**EXCERPTED RECORDS**
--------------------------------------------------

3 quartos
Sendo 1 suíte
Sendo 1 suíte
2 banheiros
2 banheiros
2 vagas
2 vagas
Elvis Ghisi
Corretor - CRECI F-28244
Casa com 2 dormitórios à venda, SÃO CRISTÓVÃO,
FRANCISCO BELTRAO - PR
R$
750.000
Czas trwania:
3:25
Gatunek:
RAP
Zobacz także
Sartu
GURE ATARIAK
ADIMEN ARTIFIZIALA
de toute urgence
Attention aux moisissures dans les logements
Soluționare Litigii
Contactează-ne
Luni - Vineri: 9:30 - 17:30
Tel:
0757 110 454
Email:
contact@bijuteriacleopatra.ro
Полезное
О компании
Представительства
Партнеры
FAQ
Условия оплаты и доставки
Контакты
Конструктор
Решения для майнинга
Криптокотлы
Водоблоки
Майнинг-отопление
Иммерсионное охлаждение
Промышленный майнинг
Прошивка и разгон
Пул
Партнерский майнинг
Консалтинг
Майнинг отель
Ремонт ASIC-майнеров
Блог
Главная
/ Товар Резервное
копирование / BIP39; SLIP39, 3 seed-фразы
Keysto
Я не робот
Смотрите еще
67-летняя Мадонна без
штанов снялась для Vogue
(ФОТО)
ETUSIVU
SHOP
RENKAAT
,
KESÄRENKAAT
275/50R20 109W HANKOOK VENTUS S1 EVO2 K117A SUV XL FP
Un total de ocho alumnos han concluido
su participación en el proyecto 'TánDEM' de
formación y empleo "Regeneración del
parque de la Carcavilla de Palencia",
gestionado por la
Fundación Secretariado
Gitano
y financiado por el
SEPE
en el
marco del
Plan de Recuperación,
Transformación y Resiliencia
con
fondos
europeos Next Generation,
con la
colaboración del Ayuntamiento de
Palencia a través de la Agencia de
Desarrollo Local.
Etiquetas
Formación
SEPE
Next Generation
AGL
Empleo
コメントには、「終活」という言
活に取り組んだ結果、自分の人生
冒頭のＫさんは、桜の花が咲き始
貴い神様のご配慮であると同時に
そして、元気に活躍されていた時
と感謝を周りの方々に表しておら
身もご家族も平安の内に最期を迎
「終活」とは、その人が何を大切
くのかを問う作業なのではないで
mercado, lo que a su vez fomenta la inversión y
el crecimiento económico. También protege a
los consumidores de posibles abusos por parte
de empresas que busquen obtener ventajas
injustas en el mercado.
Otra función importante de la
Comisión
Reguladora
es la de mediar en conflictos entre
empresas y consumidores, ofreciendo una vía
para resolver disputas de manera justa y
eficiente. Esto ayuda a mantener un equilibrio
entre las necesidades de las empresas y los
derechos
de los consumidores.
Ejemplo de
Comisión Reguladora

--------------------------------------------------

**WHAT TO DO**
Please update the listing above by replacing "Comisión" with "Agencia" wherever it occurs, and leave every other line unchanged.

**REPLY TO THE TASK**
3 quartos
Sendo 1 suíte
Sendo 1 suíte
2 banheiros
2 banheiros
2 vagas
2 vagas
Elvis Ghisi
Corretor - CRECI F-28244
Casa com 2 dormitórios à venda, SÃO CRISTÓVÃO,
FRANCISCO BELTRAO - PR
R$
750.000
Czas trwania:
3:25
Gatunek:
RAP
Zobacz także
Sartu
GURE ATARIAK
ADIMEN ARTIFIZIALA
de toute urgence
Attention aux moisissures dans les logements
Soluționare Litigii
Contactează-ne
Luni - Vineri: 9:30 - 17:30
Tel:
0757 110 454
Email:
contact@bijuteriacleopatra.ro
Полезное
О компании
Представительства
Партнеры
FAQ
Условия оплаты и доставки
Контакты
Конструктор
Решения для майнинга
Криптокотлы
Водоблоки
Майнинг-отопление
Иммерсионное охлаждение
Промышленный майнинг
Прошивка и разгон
Пул
Партнерский майнинг
Консалтинг
Майнинг отель
Ремонт ASIC-майнеров
Блог
Главная
/ Товар Резервное
копирование / BIP39; SLIP39, 3 seed-фразы
Keysto
Я не робот
Смотрите еще
67-летняя Мадонна без
штанов снялась для Vogue
(ФОТО)
ETUSIVU
SHOP
RENKAAT
,
KESÄRENKAAT
275/50R20 109W HANKOOK VENTUS S1 EVO2 K117A SUV XL FP
Un total de ocho alumnos han concluido
su participación en el proyecto 'TánDEM' de
formación y empleo "Regeneración del
parque de la Carcavilla de Palencia",
gestionado por la
Fundación Secretariado
Gitano
y financiado por el
SEPE
en el
marco del
Plan de Recuperación,
Transformación y Resiliencia
con
fondos
europeos Next Generation,
con la
colaboración del Ayuntamiento de
Palencia a través de la Agencia de
Desarrollo Local.
Etiquetas
Formación
SEPE
Next Generation
AGL
Empleo
コメントには、「終活」という言
活に取り組んだ結果、自分の人生
冒頭のＫさんは、桜の花が咲き始
貴い神様のご配慮であると同時に
そして、元気に活躍されていた時
と感謝を周りの方々に表しておら
身もご家族も平安の内に最期を迎
「終活」とは、その人が何を大切
くのかを問う作業なのではないで
mercado, lo que a su vez fomenta la inversión y
el crecimiento económico. También protege a
los consumidores de posibles abusos por parte
de empresas que busquen obtener ventajas
injustas en el mercado.
Otra función importante de la
Agencia
Reguladora
es la de mediar en conflictos entre
empresas y consumidores, ofreciendo una vía
para resolver disputas de manera justa y
eficiente. Esto ayuda a mantener un equilibrio
entre las necesidades de las empresas y los
derechos
de los consumidores.
Ejemplo de
Agencia Reguladora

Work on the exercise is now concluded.